Results show that Ovis-Image achieves the highest overall score of 0.521, outperforming all other models across multiple evaluation dimensions including alignment, text rendering, and diversity. Despite having a smaller parameter count than several baselines, Ovis-Image demonstrates superior performance in text-related tasks, particularly in text rendering and bilingual generation, while maintaining a more efficient computational footprint.

The authors use a modular architecture for Ovis-Image, with the total model size amounting to 10.02 billion parameters, composed of 7.37 billion from MMDiT, 2.57 billion from the Text Encoder, and 0.08 billion from the VAE. The Text Encoder is pre-trained on AIDC-AI/Ovis2.5-2B, while the VAE is pre-trained on black-forest-labs/FLUX.1-schnell, indicating a design focused on parameter efficiency and modular pre-training.

Results show that Ovis-Image achieves the highest word accuracy across all regions on the CVTG-2K benchmark, with an average score of 0.9200, outperforming all compared models. It also attains the best NED and CLIPScore, confirming its superior text rendering capability.
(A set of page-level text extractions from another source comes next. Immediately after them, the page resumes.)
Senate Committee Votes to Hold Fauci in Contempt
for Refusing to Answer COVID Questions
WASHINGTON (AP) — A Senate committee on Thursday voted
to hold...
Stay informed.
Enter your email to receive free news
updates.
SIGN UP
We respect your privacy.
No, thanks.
Results show that Ovis-Image achieves competitive performance across multiple text-to-image benchmarks, particularly excelling in single object generation with a score of 1.00, while maintaining strong overall performance despite its smaller parameter size. The model demonstrates superior efficiency in inference time and GPU memory usage compared to larger baselines, highlighting its effectiveness in resource-constrained environments.

Results show that Ovis-Image achieves the highest text rendering performance with a score of 0.914, outperforming all other models in the text dimension while maintaining strong overall generation quality. The model also demonstrates superior efficiency, requiring significantly less GPU memory and inference time compared to larger baselines, making it a practical solution for resource-constrained environments.